Instrucciones de la tarea
Convierte en una lista breve el párrafo del texto citado que empieza con «En casa, les presenté», sin perder sus hechos principales.

Texto citado
-------

Tuve a mis hijos adolescentes cuando tenía veintitantos años y, a los treinta, ya era madre de dos niños pequeños. Ahora, que tengo más de cuarenta, estoy criando a un niño pequeño otra vez y ya no soy la misma.

Crecí como la típica millennial de edad avanzada y con grandes logros. Cuando me convertí en madre, vi que la crianza de los hijos era mi tarea más importante y estaba decidida a lograrlo.

No me impresionó el puñado de clases de arte y música para mamás que visité con mi primogénito una vez que alcanzó la mayoría de edad, así que me propuse diseñar mi propio plan de estudios de artes exploratorias basado en la cultura afroamericana.

En casa, les presenté a los chicos la música de Fela Kuti y John Coltrane y el arte de Jacob Lawrence, Romare Bearden y Jean-Michel Basquiat. Hacíamos nuestros propios collages con técnicas mixtas y pintábamos con acuarelas en el suelo mientras los polirritmos de la música afrobeat llenaban nuestra cocina.

-------

Material de origen
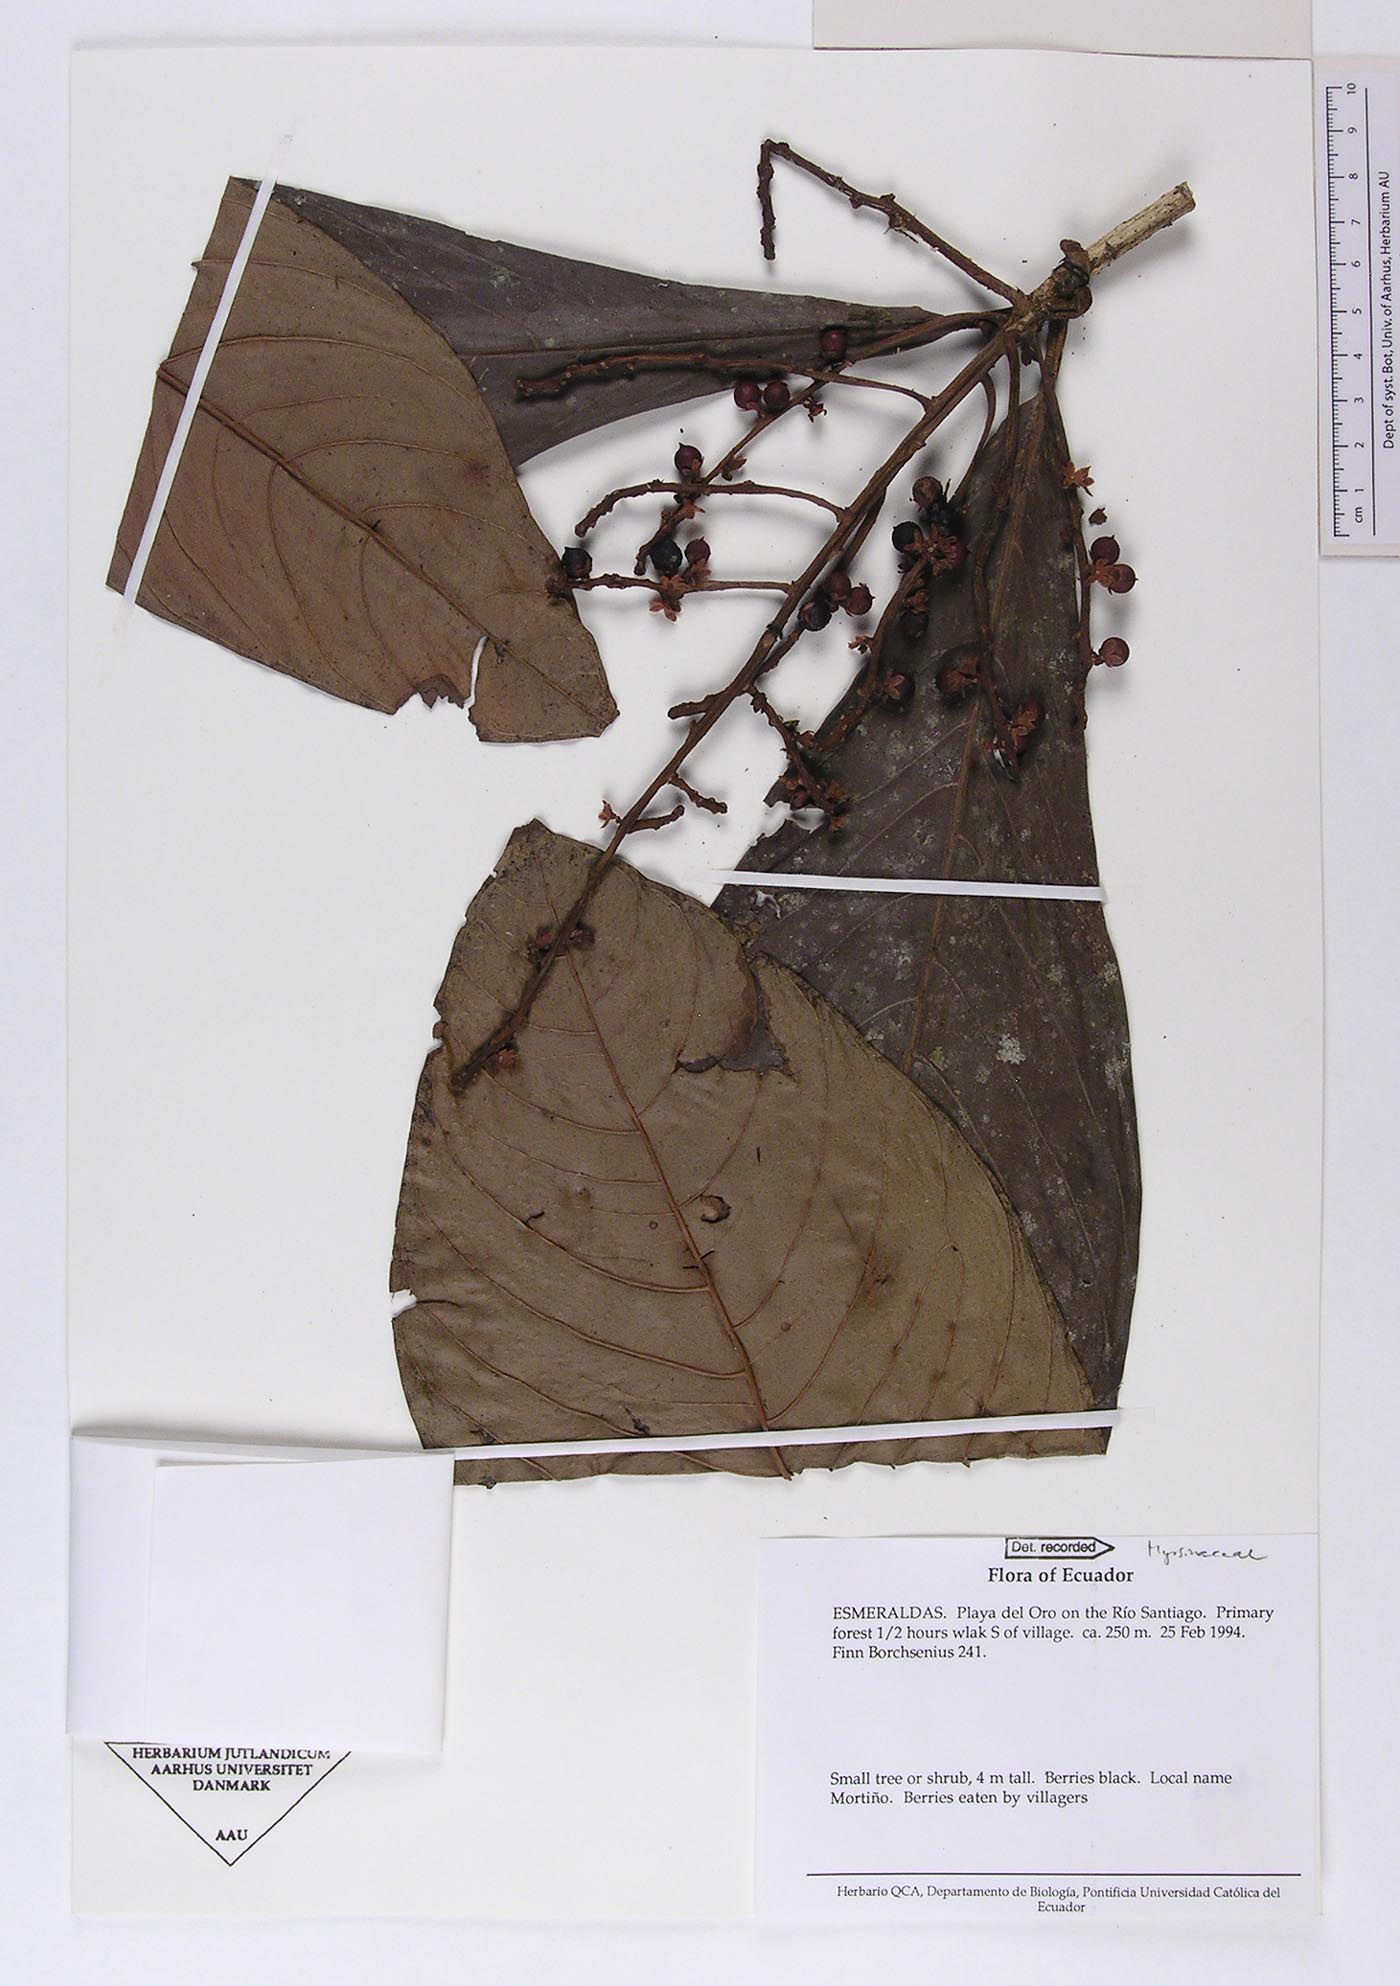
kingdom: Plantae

-------

Resultado de la tarea
- En casa, les presentó a los chicos la música de Fela Kuti y John Coltrane.
- También les mostró el arte de Jacob Lawrence, Romare Bearden y Jean-Michel Basquiat.
- Hacían sus propios collages con técnicas mixtas.
- Pintaban con acuarelas en el suelo mientras los polirritmos del afrobeat llenaban la cocina.